*** Study text Section Begins ***
How can my accidental time travelers determine the year using star/stars?
Time travel on movies and tv always say they were able to tell the year by looking at the stars. But how?
For example Voyager goes back in 1996 and Ensign Kim says astrometrics puts them in the year 1996. In the movie Timeline they said they sent probes and pointed it's cameras at the night sky and determined the date.
http://www.chakoteya.net/voyager/304.htm
Star Trek Voyager
JANEWAY: The question isn't where we are, it's when we are. Mister Kim.
KIM: According to astrometric readings the year is 1996
http://www.script-o-rama.com/movie_scripts/t/timeline-script-transcript-michael-crichton.html
Timeline movie
That's when Mr. Doniger made the brilliant decision to point the camera straight up. So once we cross-referenced star charts to the horizon, we realized that the camera was not only in the wrong place,- but it was in the wrong time.
My problem is my accidental time travelers are amateur astronomers/stargazers (they also have stellarium software or equivalent and laptops), and I want them to at least be able to isolate the year or decade they time-jumped to.
*** Study text Section Ends ***
*** Material provided Section Begins ***
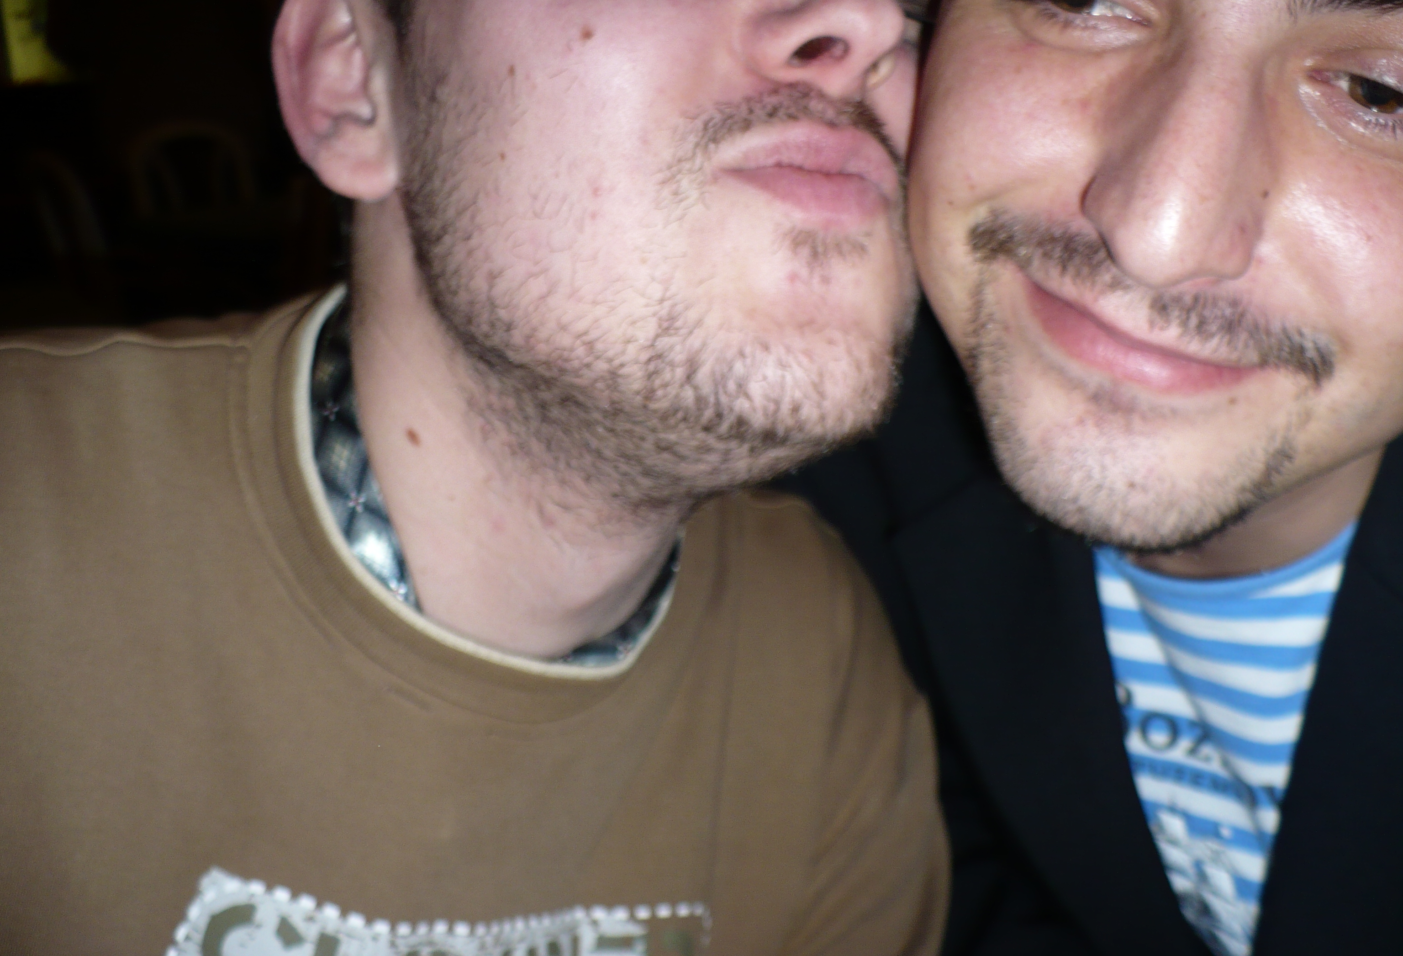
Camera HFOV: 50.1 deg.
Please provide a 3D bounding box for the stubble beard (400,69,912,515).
*** Material provided Section Ends ***
*** Material provided Section Begins ***
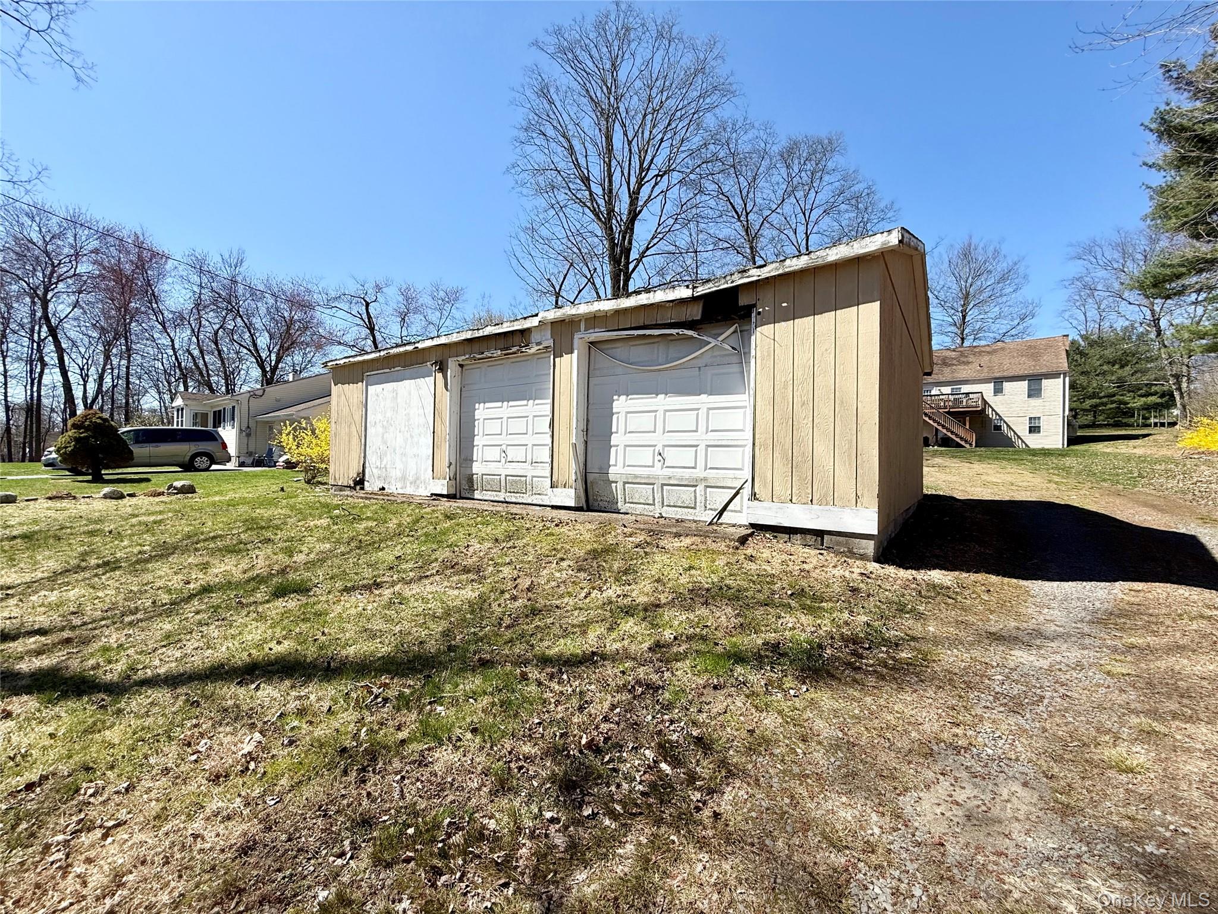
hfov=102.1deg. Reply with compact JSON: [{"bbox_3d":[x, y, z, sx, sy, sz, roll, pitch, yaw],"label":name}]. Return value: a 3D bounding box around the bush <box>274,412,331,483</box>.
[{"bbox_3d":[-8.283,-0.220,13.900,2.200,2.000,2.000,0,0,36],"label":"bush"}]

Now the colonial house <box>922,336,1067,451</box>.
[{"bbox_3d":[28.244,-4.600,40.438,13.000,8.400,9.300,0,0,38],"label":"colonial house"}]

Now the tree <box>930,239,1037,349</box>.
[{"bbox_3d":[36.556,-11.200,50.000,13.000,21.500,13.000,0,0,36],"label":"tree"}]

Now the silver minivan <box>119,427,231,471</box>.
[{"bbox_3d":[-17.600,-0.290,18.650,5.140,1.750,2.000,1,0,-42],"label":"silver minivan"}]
*** Material provided Section Ends ***
[List of tasks]
1. Answer these questions using the forum post about telling the year from the stars:
(a) In the Voyager example, what year does Ensign Kim say the astrometric readings give?
(b) In the Timeline movie quote, who decided to point the camera straight up?
(c) What software does the poster say the time travelers have?
2. Condense the paragraph of the forum post about telling the year from the stars that begins "My problem is my accidental time travelers" into one sentence that keeps its main facts.

[List of answers]
1.
(a) 1996
(b) Mr. Doniger
(c) Stellarium software or an equivalent

2. The accidental time travelers are amateur astronomers with laptops and Stellarium or similar software, and the poster wants them to be able to narrow down at least the year or decade they jumped to.